If rules seem missing:
- SonarQube UI → Quality Profiles
- Check your language profile
- Ensure rules are activated
Coverage Not Detected
Symptoms
Coverage: 0%
No coverage information
Causes
- Coverage report not generated
- Report path not configured
- Wrong report format
Solutions
Generate Coverage First
Run your tests with coverage before scanning:
# JavaScript/TypeScript (Jest)
npm test -- --coverage
# Python (pytest)
pytest --cov=. --cov-report=xml
# Java (Maven)
mvn clean verify
Configure Report Path
# JavaScript/TypeScript
sonar.javascript.lcov.reportPaths=coverage/lcov.info
# Python
sonar.python.coverage.reportPaths=coverage.xml
# Java
sonar.coverage.jacoco.xmlReportPaths=target/site/jacoco/jacoco.xml
Or via tool:
# In your AI assistant
Generate config with coverage report at coverage/lcov.info
Verify Report Exists
# Check the report exists
ls -la coverage/lcov.info
# Verify it has content
head -20 coverage/lcov.info
Scan Fails Immediately
Symptoms
ERROR: Error during SonarScanner execution
Analysis failed
Common Causes & Fixes
Java Version Issues
# Check Java version
java -version
# SonarQube requires Java 17+
# Install if needed:
brew install openjdk@17 # macOS
sudo apt install openjdk-17-jdk # Ubuntu
Scanner Not Found
# The installer includes sonar-scanner
# Verify it exists:
ls /path/to/bob-the-fixer/bin/sonar-scanner
# Or use npx
npx sonar-scanner --version
Invalid Project Key
Error: "my project" is not a valid project key
Project keys must:
- Start with a letter
- Contain only letters, numbers,
-,_,.,: - No spaces
# Valid
my-project
my_project_123
# Invalid
my project
My Project!
Duplicate Analysis
Symptoms
- Same issues reported multiple times
- Issue count keeps growing
- Analysis seems to run on old code
Solutions
Clean Analysis
# In your AI assistant
Delete the current project and set up fresh
This uses sonar_delete_project and sonar_auto_setup.
Check for Multiple Configs
# Look for duplicate config files
find . -name "sonar-project.properties" -o -name "bobthefixer.env"

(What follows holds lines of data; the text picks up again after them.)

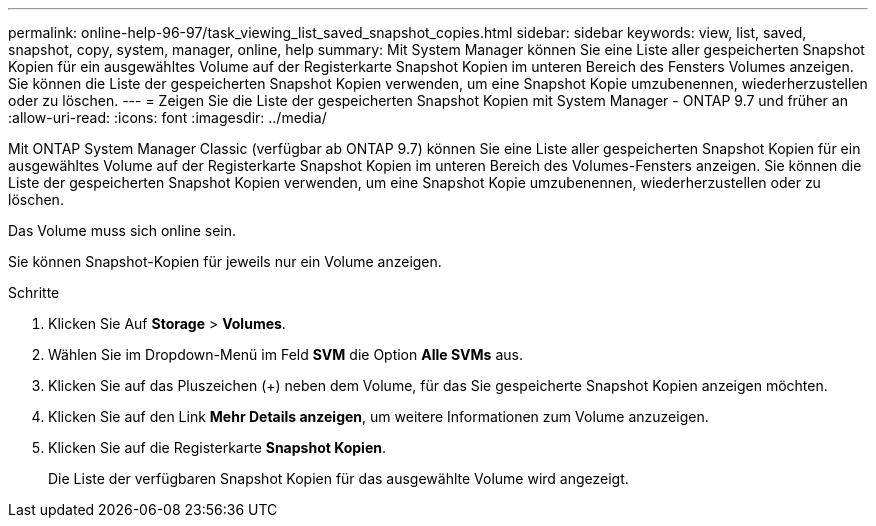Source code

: ---
permalink: online-help-96-97/task_viewing_list_saved_snapshot_copies.html 
sidebar: sidebar 
keywords: view, list, saved, snapshot, copy, system, manager, online, help 
summary: Mit System Manager können Sie eine Liste aller gespeicherten Snapshot Kopien für ein ausgewähltes Volume auf der Registerkarte Snapshot Kopien im unteren Bereich des Fensters Volumes anzeigen. Sie können die Liste der gespeicherten Snapshot Kopien verwenden, um eine Snapshot Kopie umzubenennen, wiederherzustellen oder zu löschen. 
---
= Zeigen Sie die Liste der gespeicherten Snapshot Kopien mit System Manager - ONTAP 9.7 und früher an
:allow-uri-read: 
:icons: font
:imagesdir: ../media/


[role="lead"]
Mit ONTAP System Manager Classic (verfügbar ab ONTAP 9.7) können Sie eine Liste aller gespeicherten Snapshot Kopien für ein ausgewähltes Volume auf der Registerkarte Snapshot Kopien im unteren Bereich des Volumes-Fensters anzeigen. Sie können die Liste der gespeicherten Snapshot Kopien verwenden, um eine Snapshot Kopie umzubenennen, wiederherzustellen oder zu löschen.

Das Volume muss sich online sein.

Sie können Snapshot-Kopien für jeweils nur ein Volume anzeigen.

.Schritte
. Klicken Sie Auf *Storage* > *Volumes*.
. Wählen Sie im Dropdown-Menü im Feld *SVM* die Option *Alle SVMs* aus.
. Klicken Sie auf das Pluszeichen (+) neben dem Volume, für das Sie gespeicherte Snapshot Kopien anzeigen möchten.
. Klicken Sie auf den Link *Mehr Details anzeigen*, um weitere Informationen zum Volume anzuzeigen.
. Klicken Sie auf die Registerkarte *Snapshot Kopien*.
+
Die Liste der verfügbaren Snapshot Kopien für das ausgewählte Volume wird angezeigt.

# Remove duplicates, keep only root-level config
Multi-Module Projects
Symptoms
- Only some modules scanned
- Module not found errors
- Inconsistent results
Solutions
Configure Modules
# In your AI assistant
Generate config for our monorepo with frontend and backend modules
Example multi-module config:
sonar.projectKey=my-monorepo
sonar.modules=frontend,backend
frontend.sonar.projectBaseDir=packages/frontend
frontend.sonar.sources=src
backend.sonar.projectBaseDir=packages/backend
backend.sonar.sources=src
Scan Individual Modules
For large monorepos, scan modules separately:
# In your AI assistant
Scan only the frontend package
Debugging Scans
Enable Verbose Output
# In your AI assistant
Scan the project with debug logging enabled
View Scanner Logs
# Recent scan log
cat .scannerwork/scanner-report/analysis-log.txt
# Or in SonarQube UI
# Project → Activity → Most recent analysis → Show details
Common Log Messages
| Message | Meaning | Action |
|---|---|---|
| "X files indexed" | Files found | Check if count is reasonable |
| "0 files indexed" | No files found | Check source paths |
| "Language not installed" | Missing plugin | Install in SonarQube |
| "Out of memory" | Heap exhausted | Increase scanner memory |
Next Steps
After resolving scanning issues:
- Run a fresh scan to verify
- Check Quality Gates pass
- Start fixing issues
If problems persist, see Connection Issues to verify SonarQube connectivity.